Readers may have seen press coverage of a paper in Science suggesting that a biotech tweak to photosynthesis has led to significant yield boosts in soybeans. The tweak involves getting leaves to respond more nimbly to changes in light intensity, including due to shading by other leaves. It has successfully increased biomass production in tobacco in the past: would it also increase seed yield in a food crop under field conditions?
That got some push-back, basically saying those kinds of trials are too expensive to be a precondition of publication. But now one of the authors of the original study, Steven Burgess, has weighed in, also on Twitter, saying the criticism is valid, it’s all very complicated, and the paper is just a proof of principle at this stage.
Now to get the press to explain all that.
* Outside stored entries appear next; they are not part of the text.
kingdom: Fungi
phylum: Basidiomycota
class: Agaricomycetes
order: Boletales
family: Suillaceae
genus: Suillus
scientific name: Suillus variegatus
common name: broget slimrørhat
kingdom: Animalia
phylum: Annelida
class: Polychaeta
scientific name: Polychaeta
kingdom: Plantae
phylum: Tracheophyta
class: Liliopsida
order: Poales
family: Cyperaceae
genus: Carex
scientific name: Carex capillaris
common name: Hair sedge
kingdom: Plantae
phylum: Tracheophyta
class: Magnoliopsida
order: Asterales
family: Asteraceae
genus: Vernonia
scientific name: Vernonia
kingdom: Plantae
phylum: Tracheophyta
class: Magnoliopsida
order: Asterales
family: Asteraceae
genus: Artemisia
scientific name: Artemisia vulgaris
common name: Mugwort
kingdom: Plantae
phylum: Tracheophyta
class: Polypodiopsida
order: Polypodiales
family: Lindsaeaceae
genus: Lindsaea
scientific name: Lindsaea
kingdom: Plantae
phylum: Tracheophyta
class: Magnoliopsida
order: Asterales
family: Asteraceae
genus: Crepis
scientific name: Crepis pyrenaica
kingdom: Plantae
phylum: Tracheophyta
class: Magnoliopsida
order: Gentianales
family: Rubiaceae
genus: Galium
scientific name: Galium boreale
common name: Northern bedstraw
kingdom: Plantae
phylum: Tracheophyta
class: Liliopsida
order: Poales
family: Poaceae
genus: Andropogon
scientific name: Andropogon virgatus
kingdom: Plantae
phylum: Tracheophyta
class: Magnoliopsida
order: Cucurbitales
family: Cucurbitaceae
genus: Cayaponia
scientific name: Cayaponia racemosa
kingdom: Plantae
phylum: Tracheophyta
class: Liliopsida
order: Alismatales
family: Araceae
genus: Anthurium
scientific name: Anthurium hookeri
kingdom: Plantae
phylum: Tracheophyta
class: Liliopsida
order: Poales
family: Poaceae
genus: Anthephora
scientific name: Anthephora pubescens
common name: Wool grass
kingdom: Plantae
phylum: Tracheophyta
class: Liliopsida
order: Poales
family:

- Berries as a case study for crop wild relative conservation, use, and public engagement in Canada. Berries could be an agrobiodiversity conservation flagship, at least in Canada. If only other types of crops, and countries, were that easy.
- The king of fruits. There’s a dark side to durian that’s thankfully not there with berries.
- Genome sequencing of up to 6,000-yr-old Citrullus seeds reveals use of a bitter-fleshed species prior to watermelon domestication. Neolithic Libyans used wild watermelons for their seeds, not flesh.
- Comparison of bioactive components and flavor volatiles of diverse cocoa genotypes of Theobroma grandiflorum, Theobroma bicolor, Theobroma subincanum and Theobroma cacao. Could use the wild relatives for tastier chocolate. Another potential flagship, surely.
- Akebia: A Potential New Fruit Crop in China. I’d totally try it. And not just because it’s called both “wild banana” and “chocolate vine.”
- Animal pollination increases stability of crop yield across spatial scales. Not just higher yields, greater yield stability too. Important for some of the above, and many other fruits.
- Estimating the environmental impacts of 57,000 food products. More nutritious foods tend to be more environmentally friendly too. But how many of these products include the above? I mean fruits, not pollinators.